Across the northern border in Western Canada, forward prices held up relatively well during the May 30-June 5 period compared to those in the United States. That’s likely due to demand growth in the province, the need to replenish severely depleted storage inventories and maintenance restricting some producing areas, according to Genscape.

Alberta production has been averaging 11.53 Bcf/d so far this summer to date. Though this trails last summer-to-date’s average by 47 MMcf/d, it is more than 0.73 Bcf/d greater than the prior five-year summer-to-date average.

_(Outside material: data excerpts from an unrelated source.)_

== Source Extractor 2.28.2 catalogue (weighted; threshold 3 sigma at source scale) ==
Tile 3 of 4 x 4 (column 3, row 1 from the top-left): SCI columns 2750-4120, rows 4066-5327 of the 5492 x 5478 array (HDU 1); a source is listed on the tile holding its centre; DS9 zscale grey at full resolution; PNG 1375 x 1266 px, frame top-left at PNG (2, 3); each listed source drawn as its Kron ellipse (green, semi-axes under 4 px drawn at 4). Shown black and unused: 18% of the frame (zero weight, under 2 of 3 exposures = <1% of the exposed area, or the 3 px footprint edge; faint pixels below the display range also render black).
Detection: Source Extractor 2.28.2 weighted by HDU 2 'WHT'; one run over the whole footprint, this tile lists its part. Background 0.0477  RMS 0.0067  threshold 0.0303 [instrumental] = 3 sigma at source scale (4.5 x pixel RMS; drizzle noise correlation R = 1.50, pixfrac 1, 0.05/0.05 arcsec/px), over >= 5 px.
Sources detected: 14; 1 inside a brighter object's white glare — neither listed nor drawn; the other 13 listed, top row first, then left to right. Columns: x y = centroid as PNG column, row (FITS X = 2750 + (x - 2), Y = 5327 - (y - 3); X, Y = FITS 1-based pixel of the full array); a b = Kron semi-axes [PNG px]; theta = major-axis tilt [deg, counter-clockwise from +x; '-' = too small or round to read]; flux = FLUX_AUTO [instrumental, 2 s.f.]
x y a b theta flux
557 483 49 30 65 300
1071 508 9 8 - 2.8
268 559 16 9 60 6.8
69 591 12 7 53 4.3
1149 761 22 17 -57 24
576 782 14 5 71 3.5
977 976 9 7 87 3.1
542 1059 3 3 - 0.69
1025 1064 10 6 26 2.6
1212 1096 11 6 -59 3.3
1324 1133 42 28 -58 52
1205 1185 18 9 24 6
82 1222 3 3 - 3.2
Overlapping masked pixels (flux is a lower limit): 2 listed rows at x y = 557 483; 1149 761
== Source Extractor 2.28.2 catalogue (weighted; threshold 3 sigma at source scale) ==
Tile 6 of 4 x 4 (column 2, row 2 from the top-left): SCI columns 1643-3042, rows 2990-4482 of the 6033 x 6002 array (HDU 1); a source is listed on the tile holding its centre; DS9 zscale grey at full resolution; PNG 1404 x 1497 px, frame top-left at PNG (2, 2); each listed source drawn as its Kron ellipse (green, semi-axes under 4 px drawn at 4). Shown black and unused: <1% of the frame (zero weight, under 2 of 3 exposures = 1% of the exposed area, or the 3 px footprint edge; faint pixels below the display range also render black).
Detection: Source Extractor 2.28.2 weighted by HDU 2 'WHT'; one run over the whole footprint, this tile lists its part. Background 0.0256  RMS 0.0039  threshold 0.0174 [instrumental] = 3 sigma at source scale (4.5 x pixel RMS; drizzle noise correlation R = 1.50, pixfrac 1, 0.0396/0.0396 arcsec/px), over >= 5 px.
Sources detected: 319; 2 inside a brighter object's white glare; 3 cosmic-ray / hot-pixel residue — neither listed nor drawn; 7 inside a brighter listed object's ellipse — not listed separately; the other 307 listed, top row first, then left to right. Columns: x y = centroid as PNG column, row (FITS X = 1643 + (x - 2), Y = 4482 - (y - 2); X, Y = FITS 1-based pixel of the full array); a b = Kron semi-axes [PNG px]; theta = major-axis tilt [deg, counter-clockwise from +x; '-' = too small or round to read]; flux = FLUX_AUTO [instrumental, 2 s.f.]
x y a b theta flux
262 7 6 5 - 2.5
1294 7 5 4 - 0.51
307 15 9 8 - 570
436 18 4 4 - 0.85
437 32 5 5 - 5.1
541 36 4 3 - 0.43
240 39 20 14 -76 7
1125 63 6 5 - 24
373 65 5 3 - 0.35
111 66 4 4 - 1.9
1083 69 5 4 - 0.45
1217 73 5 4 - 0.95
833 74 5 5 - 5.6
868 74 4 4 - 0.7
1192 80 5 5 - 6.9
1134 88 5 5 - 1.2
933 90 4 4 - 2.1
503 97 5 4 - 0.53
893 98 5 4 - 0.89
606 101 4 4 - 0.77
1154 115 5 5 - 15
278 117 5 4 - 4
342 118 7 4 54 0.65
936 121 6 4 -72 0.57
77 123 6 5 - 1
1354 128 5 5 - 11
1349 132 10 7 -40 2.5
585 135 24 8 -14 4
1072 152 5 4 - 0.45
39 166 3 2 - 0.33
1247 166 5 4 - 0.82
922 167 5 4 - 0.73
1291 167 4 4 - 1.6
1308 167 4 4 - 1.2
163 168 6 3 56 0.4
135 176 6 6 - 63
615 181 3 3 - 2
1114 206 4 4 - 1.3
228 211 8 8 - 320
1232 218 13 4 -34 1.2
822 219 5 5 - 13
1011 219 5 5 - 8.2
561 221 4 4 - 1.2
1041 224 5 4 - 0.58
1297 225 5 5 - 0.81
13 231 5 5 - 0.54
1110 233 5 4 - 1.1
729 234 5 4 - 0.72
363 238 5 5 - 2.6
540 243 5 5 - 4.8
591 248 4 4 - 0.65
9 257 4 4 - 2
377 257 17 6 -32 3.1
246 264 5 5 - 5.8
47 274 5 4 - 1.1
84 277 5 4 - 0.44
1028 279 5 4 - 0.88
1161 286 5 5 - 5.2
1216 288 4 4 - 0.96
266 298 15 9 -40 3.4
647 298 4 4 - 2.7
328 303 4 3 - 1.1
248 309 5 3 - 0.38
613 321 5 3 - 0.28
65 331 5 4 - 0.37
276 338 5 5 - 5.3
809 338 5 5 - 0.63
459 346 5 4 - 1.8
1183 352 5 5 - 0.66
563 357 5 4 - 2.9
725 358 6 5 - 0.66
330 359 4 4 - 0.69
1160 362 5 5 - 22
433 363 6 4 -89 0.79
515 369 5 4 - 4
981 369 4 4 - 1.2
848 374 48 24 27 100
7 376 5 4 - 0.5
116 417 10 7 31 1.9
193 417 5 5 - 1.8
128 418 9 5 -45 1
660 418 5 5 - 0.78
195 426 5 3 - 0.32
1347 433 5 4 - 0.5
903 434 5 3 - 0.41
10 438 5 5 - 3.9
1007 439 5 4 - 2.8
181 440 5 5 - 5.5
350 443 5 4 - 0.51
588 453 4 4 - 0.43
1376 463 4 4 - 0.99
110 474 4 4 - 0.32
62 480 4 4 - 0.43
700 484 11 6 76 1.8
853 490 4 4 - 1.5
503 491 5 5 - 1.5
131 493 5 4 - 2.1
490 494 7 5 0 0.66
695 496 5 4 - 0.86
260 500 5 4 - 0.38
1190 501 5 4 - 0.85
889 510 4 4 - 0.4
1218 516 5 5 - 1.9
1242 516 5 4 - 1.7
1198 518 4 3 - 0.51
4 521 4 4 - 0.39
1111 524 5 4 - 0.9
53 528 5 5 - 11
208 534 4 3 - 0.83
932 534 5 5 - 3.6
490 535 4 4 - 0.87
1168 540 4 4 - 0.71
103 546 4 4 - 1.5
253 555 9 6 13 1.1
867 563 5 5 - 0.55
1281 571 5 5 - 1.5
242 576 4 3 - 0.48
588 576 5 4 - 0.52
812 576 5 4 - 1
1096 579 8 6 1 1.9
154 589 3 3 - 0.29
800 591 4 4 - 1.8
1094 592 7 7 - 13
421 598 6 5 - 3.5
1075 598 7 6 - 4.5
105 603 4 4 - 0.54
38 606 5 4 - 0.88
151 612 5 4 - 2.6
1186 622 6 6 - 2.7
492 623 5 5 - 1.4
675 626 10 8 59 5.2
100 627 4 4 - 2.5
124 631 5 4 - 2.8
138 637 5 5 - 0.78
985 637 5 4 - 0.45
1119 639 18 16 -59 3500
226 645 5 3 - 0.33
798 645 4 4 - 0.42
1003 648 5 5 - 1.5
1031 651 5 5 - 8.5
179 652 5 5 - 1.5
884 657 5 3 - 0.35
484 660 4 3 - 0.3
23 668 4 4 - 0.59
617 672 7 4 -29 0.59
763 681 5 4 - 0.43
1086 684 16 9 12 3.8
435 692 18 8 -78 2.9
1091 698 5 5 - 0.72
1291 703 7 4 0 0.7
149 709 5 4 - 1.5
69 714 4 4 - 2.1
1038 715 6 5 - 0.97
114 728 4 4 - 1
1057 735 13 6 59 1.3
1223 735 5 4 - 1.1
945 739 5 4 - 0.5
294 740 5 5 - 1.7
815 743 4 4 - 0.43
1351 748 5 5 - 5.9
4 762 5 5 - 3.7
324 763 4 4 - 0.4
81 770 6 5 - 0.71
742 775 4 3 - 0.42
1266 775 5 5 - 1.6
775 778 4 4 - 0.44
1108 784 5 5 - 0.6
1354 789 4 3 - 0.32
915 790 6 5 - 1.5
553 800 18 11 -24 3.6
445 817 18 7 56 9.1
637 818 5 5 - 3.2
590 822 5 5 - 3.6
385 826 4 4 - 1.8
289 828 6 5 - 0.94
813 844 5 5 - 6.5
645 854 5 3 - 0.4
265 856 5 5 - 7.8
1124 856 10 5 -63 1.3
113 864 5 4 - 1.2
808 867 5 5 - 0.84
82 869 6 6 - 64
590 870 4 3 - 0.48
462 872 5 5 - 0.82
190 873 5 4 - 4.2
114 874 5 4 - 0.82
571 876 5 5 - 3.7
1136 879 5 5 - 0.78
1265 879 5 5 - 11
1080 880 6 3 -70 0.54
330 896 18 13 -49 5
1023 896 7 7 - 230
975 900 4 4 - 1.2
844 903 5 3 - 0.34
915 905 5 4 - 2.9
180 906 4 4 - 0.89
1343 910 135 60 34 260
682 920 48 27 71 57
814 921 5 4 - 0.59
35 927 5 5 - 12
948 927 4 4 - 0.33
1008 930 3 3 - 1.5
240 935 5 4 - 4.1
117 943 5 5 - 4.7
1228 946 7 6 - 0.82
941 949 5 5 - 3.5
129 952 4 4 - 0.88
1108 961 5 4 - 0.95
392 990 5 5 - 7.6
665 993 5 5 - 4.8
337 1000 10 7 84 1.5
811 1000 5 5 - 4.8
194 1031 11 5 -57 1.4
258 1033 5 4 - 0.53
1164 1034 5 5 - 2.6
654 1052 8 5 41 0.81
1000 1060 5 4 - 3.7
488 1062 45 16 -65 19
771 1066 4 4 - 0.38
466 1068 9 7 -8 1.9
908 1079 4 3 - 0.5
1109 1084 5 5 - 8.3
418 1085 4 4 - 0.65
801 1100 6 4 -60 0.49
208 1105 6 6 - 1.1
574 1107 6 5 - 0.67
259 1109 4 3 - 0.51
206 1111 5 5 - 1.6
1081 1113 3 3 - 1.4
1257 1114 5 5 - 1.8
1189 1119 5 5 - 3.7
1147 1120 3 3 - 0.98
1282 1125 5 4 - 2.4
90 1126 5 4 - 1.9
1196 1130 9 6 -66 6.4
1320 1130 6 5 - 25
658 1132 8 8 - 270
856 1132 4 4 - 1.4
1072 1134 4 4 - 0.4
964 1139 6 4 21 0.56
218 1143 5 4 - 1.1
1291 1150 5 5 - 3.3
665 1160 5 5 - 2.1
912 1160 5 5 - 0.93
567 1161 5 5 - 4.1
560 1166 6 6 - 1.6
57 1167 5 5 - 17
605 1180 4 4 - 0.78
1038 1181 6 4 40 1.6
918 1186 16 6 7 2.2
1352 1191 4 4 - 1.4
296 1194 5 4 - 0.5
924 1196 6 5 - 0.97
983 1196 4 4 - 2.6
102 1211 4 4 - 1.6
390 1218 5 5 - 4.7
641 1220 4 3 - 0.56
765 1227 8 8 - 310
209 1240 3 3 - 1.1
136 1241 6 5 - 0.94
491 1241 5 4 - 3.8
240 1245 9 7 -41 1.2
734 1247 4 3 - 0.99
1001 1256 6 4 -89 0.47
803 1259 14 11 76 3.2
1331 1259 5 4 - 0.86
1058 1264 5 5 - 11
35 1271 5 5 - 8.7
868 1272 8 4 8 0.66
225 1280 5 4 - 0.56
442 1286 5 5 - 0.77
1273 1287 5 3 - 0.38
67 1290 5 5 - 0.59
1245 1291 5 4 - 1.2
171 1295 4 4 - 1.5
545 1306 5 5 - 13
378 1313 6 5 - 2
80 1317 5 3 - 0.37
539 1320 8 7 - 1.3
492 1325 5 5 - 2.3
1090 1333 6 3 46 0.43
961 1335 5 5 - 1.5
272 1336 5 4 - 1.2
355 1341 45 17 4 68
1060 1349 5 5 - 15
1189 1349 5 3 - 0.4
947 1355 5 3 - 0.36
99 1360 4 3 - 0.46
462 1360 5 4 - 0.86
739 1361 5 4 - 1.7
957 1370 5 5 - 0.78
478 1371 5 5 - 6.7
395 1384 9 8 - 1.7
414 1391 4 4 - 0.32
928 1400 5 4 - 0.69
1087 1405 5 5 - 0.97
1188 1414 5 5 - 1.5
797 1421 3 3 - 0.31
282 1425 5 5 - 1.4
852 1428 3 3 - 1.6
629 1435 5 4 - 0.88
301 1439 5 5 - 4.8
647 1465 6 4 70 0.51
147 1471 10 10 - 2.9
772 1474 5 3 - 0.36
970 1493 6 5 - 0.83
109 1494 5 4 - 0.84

Demand this summer so far has averaged 4.73 Bcf/d, Genscape said. As with production, this only trails last year’s to-date level by a tiny bit (15 MMcf/d) but is more than 0.75 Bcf/d above the five-year average. However, this has also been the coolest start to an Alberta summer since 2014.

“When looking at demand on a weather-normalized basis, we continue to see the consistent structural growth taking place this summer. On a weather-normalized basis, provincial demand is averaging 5.04 Bcf/d, more than 0.3 Bcf/d greater than demand at the same temperature range during the same time period last year,” Genscape senior natural gas analyst Rick Margolin said.

Meanwhile, regional storage inventories significantly trail normal levels. Alberta storage started posting consistent injections in late March and has since been injecting an average of around 0.35 Bcf/d, according to Genscape.

While this is a decent amount more than last summer-to-date’s average rate, it is substantially slower than the five-year average. Alberta current reported inventories are around 125.4 Bcf, which is 54.2 Bcf less than last year and 67.4 Bcf below the prior three-year average.

“AECO prices should draw some support from the collective need to replenish storage and serve demand growth while production faces headwinds from maintenance,” Margolin said.

NGI price data shows NOVA/AECO C cash basis is currently around minus $1.69/MMBtu. This summer to date, it has averaged minus $1.66, which is about 17 cents stronger than last summer to date, “though notably weaker than previous summers when basis was well within $1.00 under Henry Hub,” Margolin said.

Meanwhile, the balance of summer at NOVA/AECO C sat Wednesday at 88 cents, which is $1.50 below Henry Hub, Forward Look data show. The winter strip stood at $1.48, $1.23 below Henry.